[Transcribed page contents]
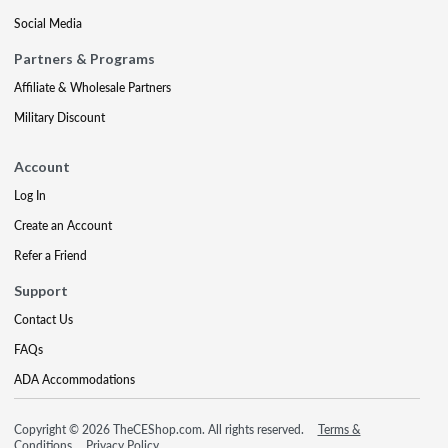
Social Media
Partners & Programs
Affiliate & Wholesale Partners
Military Discount
Account
Log In
Create an Account
Refer a Friend
Support
Contact Us
FAQs
ADA Accommodations
Copyright © 2026 TheCEShop.com. All rights reserved.
Terms &
Conditions
Privacy Policy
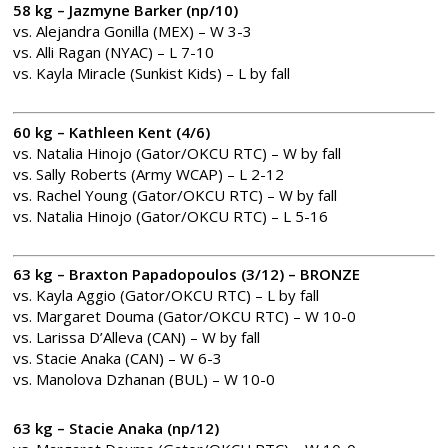
58 kg – Jazmyne Barker (np/10)
vs. Alejandra Gonilla (MEX) – W 3-3
vs. Alli Ragan (NYAC) – L 7-10
vs. Kayla Miracle (Sunkist Kids) – L by fall
60 kg – Kathleen Kent (4/6)
vs. Natalia Hinojo (Gator/OKCU RTC) – W by fall
vs. Sally Roberts (Army WCAP) – L 2-12
vs. Rachel Young (Gator/OKCU RTC) – W by fall
vs. Natalia Hinojo (Gator/OKCU RTC) – L 5-16
63 kg – Braxton Papadopoulos (3/12) – BRONZE
vs. Kayla Aggio (Gator/OKCU RTC) – L by fall
vs. Margaret Douma (Gator/OKCU RTC) – W 10-0
vs. Larissa D’Alleva (CAN) – W by fall
vs. Stacie Anaka (CAN) – W 6-3
vs. Manolova Dzhanan (BUL) – W 10-0
63 kg – Stacie Anaka (np/12)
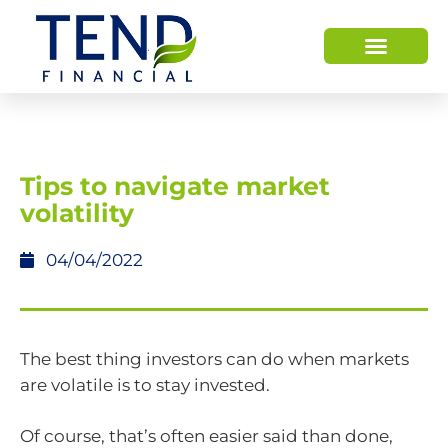
Tips to navigate market
volatility
04/04/2022
The best thing investors can do when markets
are volatile is to stay invested.
Of course, that’s often easier said than done,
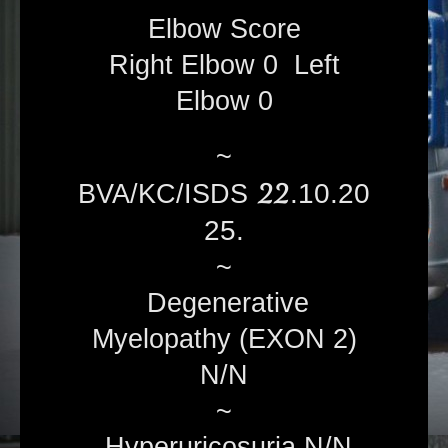
Elbow Score
Right Elbow 0 Left
Elbow 0
~
22
.10.20
BVA/KC/ISDS
25.
~
Degenerative
Myelopathy (EXON 2)
N/N
~
Hyperuricosuria N/N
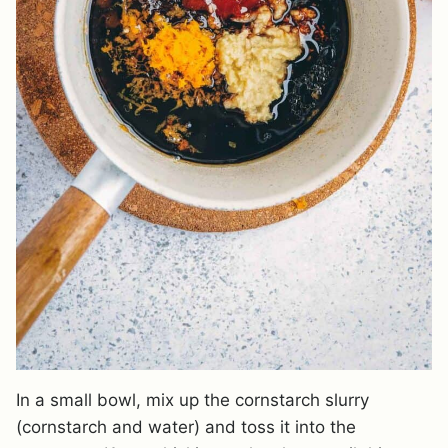
In a small bowl, mix up the cornstarch slurry
(cornstarch and water) and toss it into the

→ **WHAT YOU HAVE TO DO**: Repeat each line above exactly. The pictures stay out.

→ **SOLUTION**:
Social Media
Partners & Programs
Affiliate & Wholesale Partners
Military Discount
Account
Log In
Create an Account
Refer a Friend
Support
Contact Us
FAQs
ADA Accommodations
Copyright © 2026 TheCEShop.com. All rights reserved.
Terms &
Conditions
Privacy Policy
58 kg – Jazmyne Barker (np/10)
vs. Alejandra Gonilla (MEX) – W 3-3
vs. Alli Ragan (NYAC) – L 7-10
vs. Kayla Miracle (Sunkist Kids) – L by fall
60 kg – Kathleen Kent (4/6)
vs. Natalia Hinojo (Gator/OKCU RTC) – W by fall
vs. Sally Roberts (Army WCAP) – L 2-12
vs. Rachel Young (Gator/OKCU RTC) – W by fall
vs. Natalia Hinojo (Gator/OKCU RTC) – L 5-16
63 kg – Braxton Papadopoulos (3/12) – BRONZE
vs. Kayla Aggio (Gator/OKCU RTC) – L by fall
vs. Margaret Douma (Gator/OKCU RTC) – W 10-0
vs. Larissa D’Alleva (CAN) – W by fall
vs. Stacie Anaka (CAN) – W 6-3
vs. Manolova Dzhanan (BUL) – W 10-0
63 kg – Stacie Anaka (np/12)
Tips to navigate market
volatility
04/04/2022
The best thing investors can do when markets
are volatile is to stay invested.
Of course, that’s often easier said than done,
Elbow Score
Right Elbow 0 Left
Elbow 0
~
22
.10.20
BVA/KC/ISDS
25.
~
Degenerative
Myelopathy (EXON 2)
N/N
~
Hyperuricosuria N/N
In a small bowl, mix up the cornstarch slurry
(cornstarch and water) and toss it into the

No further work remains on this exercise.